# Regex-learner
This project provides a tool/library implementing an automated regular expression building mechanism.
This project takes inspiration on the paper from Ilyas, et al [1]
[Ilyas, Andrew, M. F. da Trindade, Joana, Castro Fernandez, Raul and Madden, Samuel. 2018. "Extracting Syntactical Patterns from Databases."](https://hdl.handle.net/1721.1/137774)
This repository contains code and examples to assist in the exeuction of regular expression learning from the columns of data.
This is a basic readme. It will be completed as the prototype grows.
# Installation
The project can be installed via pip:
```bash
pip install regex-learner
```
# Examples of usage
Example of learning a date pattern from 100 examples of randomly sampled dates in the format DD-MM-YYYY.
```python
from xsystem import XTructure
from faker import Faker
fake = Faker()
x = XTructure() # Create basic XTructure class
for _ in range(100):
d = fake.date(pattern=r"%d-%m-%Y") # Create example of data - date in the format DD-MM-YYYY
x.learn_new_word(d) # Add example to XSystem and learn new features
print(str(x)) # ([0312][0-9])(-)([01][891652073])(-)([21][09][078912][0-9])
```
Similary, the tool can be used directly from the command line using the `regex-learner` CLI provided by the installation of the package.

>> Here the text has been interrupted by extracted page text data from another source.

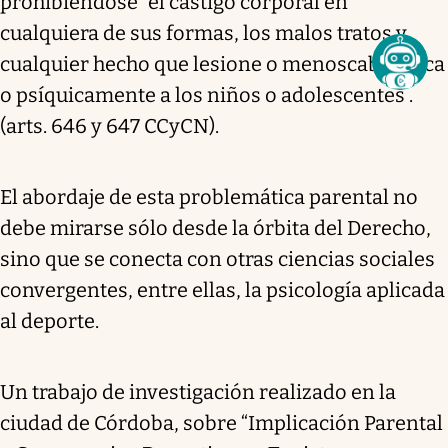
prohibiéndose “el castigo corporal en
cualquiera de sus formas, los malos tratos y
cualquier hecho que lesione o menoscabe física
o psíquicamente a los niños o adolescentes .
(arts. 646 y 647 CCyCN).
El abordaje de esta problemática parental no
debe mirarse sólo desde la órbita del Derecho,
sino que se conecta con otras ciencias sociales
convergentes, entre ellas, la psicología aplicada
al deporte.
Un trabajo de investigación realizado en la
ciudad de Córdoba, sobre “Implicación Parental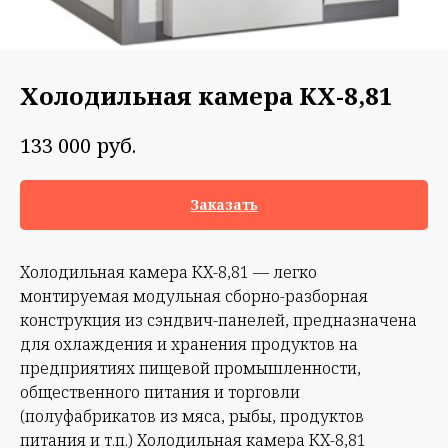
Холодильная камера КХ-8,81
руб.
133 000
Заказать
Холодильная камера КХ-8,81 — легко
монтируемая модульная сборно-разборная
конструкция из сэндвич-панелей, предназначена
для охлаждения и хранения продуктов на
предприятиях пищевой промышленности,
общественного питания и торговли
(полуфабрикатов из мяса, рыбы, продуктов
питания и т.п.) Холодильная камера КХ-8,81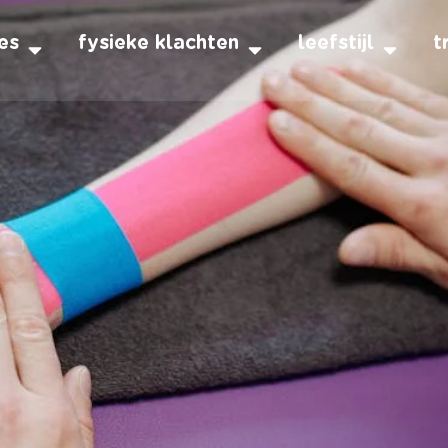
es
fysieke klachten
leefstijl
t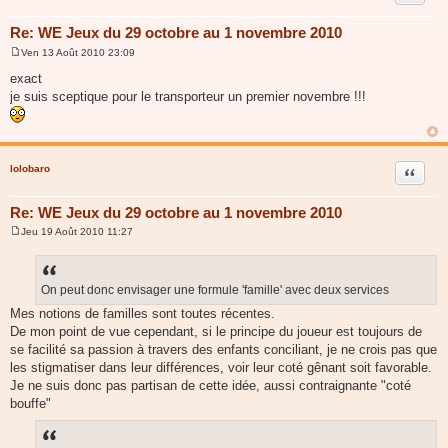
Re: WE Jeux du 29 octobre au 1 novembre 2010
Ven 13 Août 2010 23:09
M
e
exact
s
je suis sceptique pour le transporteur un premier novembre !!!
s
a
g
e
lolobaro
Citer
Re: WE Jeux du 29 octobre au 1 novembre 2010
Jeu 19 Août 2010 11:27
M
e
s
s
a
On peut donc envisager une formule 'famille' avec deux services
g
Mes notions de familles sont toutes récentes.
e
De mon point de vue cependant, si le principe du joueur est toujours de
se facilité sa passion à travers des enfants conciliant, je ne crois pas que
les stigmatiser dans leur différences, voir leur coté gênant soit favorable.
Je ne suis donc pas partisan de cette idée, aussi contraignante "coté
bouffe"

The tool has several options, as described by the help message:
```
> regex-learner -h
usage: regex-learner [-h] [-i INPUT] [-o OUTPUT] [--max-branch MAX_BRANCH] [--alpha ALPHA] [--branch-threshold BRANCH_THRESHOLD]
A simple tool to learn human readable a regular expression from examples
options:
-h, --help show this help message and exit
-i INPUT, --input INPUT
Path to the input source, defaults to stdin
-o OUTPUT, --output OUTPUT
Path to the output file, defaults to stdout
--max-branch MAX_BRANCH
Maximum number of branches allowed, defaults to 8
--alpha ALPHA Weight for fitting tuples, defaults to 1/5
--branch-threshold BRANCH_THRESHOLD
Branching threshold, defaults to 0.85, relative to the fitting score alpha
```
Assuming a data file containing the examples to learn from is called `EXAMPLE_FILE`, and assuming one is interested in a very simple regular expression, the tool can be used as follows:
```bash
cat EXAMPLE_FILE | regex-learner --max-branch 2
```
## Note
Note that this project is not based on the actual implementation of the paper as presented in [2]
## References
1. Ilyas, Andrew, et al. "Extracting syntactical patterns from databases." 2018 IEEE 34th International Conference on Data Engineering (ICDE). IEEE, 2018.